The microbiota–gut–brain axis is an emerging concept in modern medicine informed by
the ability of gut microbiota to alter brain and behaviour.
1
Although some clinical studies have revealed altered gut microbiota composition in
patients with neurodevelopmental disorders such as autism,
2, 3
the specific contributions of microbiota in early life to the development and programming
of the various facets of social behaviour has not been investigated.
Germ-free (GF) mice have been critical in assessing the role of microbiota in all
aspects of physiology. Indeed, recent studies in GF mice report increases in neuroendocrine
responses to stress,
4, 5
altered neurotrophin levels in the hippocampus and amygdala,
5, 6, 7
reduced anxiety
5, 6, 7
and non-spatial memory,
8
and altered monoamine neurotransmitter levels in the brain.
5, 6
Interestingly, many of the deficits are specific to males
4
in which there are higher incidence rates of neurodevelopmental disorders relative
to females. Here, we examined the effects of GF rearing conditions through early life
and adolescence on social behaviour in adulthood.
Mice, like humans, are a social species and have a natural propensity to seek out
the security and pleasure afforded by stable social scenarios. Social motivation and
preference for social novelty in mice can be assessed in the three-chambered sociability
test.
9
Our initial findings in this test revealed significant social impairments in GF mice,
particularly in males, as indicated by a lack of the normal preference for time spent
in a chamber containing a mouse versus the alternative empty chamber (GF × chamber
interaction: F(1,57)=5.35, P<0.05; Supplementary Figures 1a–c). This was accompanied
by reduced preference for novel social situations, where GF mice did not demonstrate
the normal increase in time spent investigating a novel over a familiar mouse, which
resembles social cognition deficits observed in patients with neurodevelopmental disorders
(GF × chamber interaction: F(1,57)=5.86, P<0.01; Supplementary Figures 1d–f).

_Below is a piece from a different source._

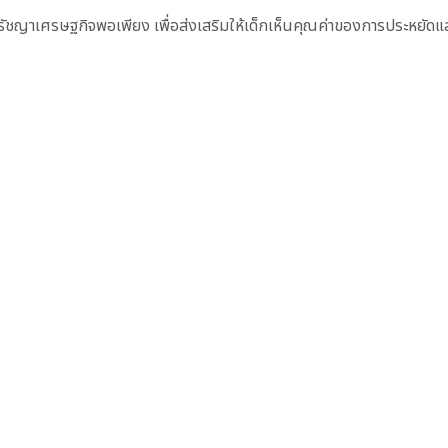
ักปรัชญาเศรษฐกิจพอเพียง เพื่อส่งเสริมให้เด็กเห็นคุณค่าของการประหยัดแ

To substantiate these results and to assess the capacity for post-weaning bacterial
colonisation of the GF gut (GFC) to reverse the observed social deficits, we repeated
the test in a different male cohort. As expected, GF mice exhibited robust deficits
including social avoidance (GF × chamber interaction: F(1,20)=12.41, P<0.001; Figures
1a–c), and diminished preference for social novelty relative to conventionally colonised
(CC) mice (GF × chamber interaction: F(1,20)=4.45, P<0.05; Figures 1d–f). These effects
were not influenced by changes in general locomotor activity, as any decrease in chamber
entries was specific to the social chamber (Supplementary Figure 2). Intriguingly,
whereas GFC reversed the observed social avoidance, it had no effect on social cognition
impairments. This indicates that although the effects of GF rearing on the latter
behaviour are permanently established in the pre-weaning period, the development of
social avoidance in GF mice is more amenable to microbial-based interventions in later
life.
In addition to symptoms of reduced social motivation, children with autism exhibit
poor social and communication skills and repetitive behaviours. To establish whether
the degree of information transfer during social interaction is disrupted in GF mice,
performance in the social transmission of food preference test was assessed. GF mice
spent a decreased proportion of time engaged in social investigation (F(2,20)=7.51,
P<0.005; Figure 1g) and substantially greater proportion of time engaged in repetitive
self-grooming behaviour (F(2,20)=11.91, P<0.001; Figure 1h) during social interaction.
These behaviours were normalised following GF bacterial colonisation, confirming the
involvement of microbiota in modulation of these behaviours. However, despite the
reduction in social investigation times, the quality of information transfer during
the interaction was not affected in GF mice, as they displayed normal preference for
the novel food (food to which cage-mate was exposed prior to social interaction) in
the subsequent food choice test conducted immediately after the social interaction
and 24 h later (Figures 1i and j), indicating that the ability to process information
per se during social interaction is not affected in GF mice.
This study shows for, what is to our knowledge, the first time that microbiota are
crucial for the programming and presentation of distinct normal social behaviours,
including social motivation and preference for social novelty, while also being important
regulators of repetitive behaviours. Given that these facets of behaviour are impaired
in neurodevelopmental disorders such as schizophrenia and autism
10
and with a similar male preponderance, these data may have implications for our understanding
of the genesis of neurodevelopmental disorders of altered sociability. A better understanding
of the mechanisms underlying these social deficits, which may include modulation of
immune cell cytokines release, changes in vagal nerve activity and neuroendocrine
function, could potentially lead to the emergence of novel and more effective therapies
to combat symptoms in the social domain.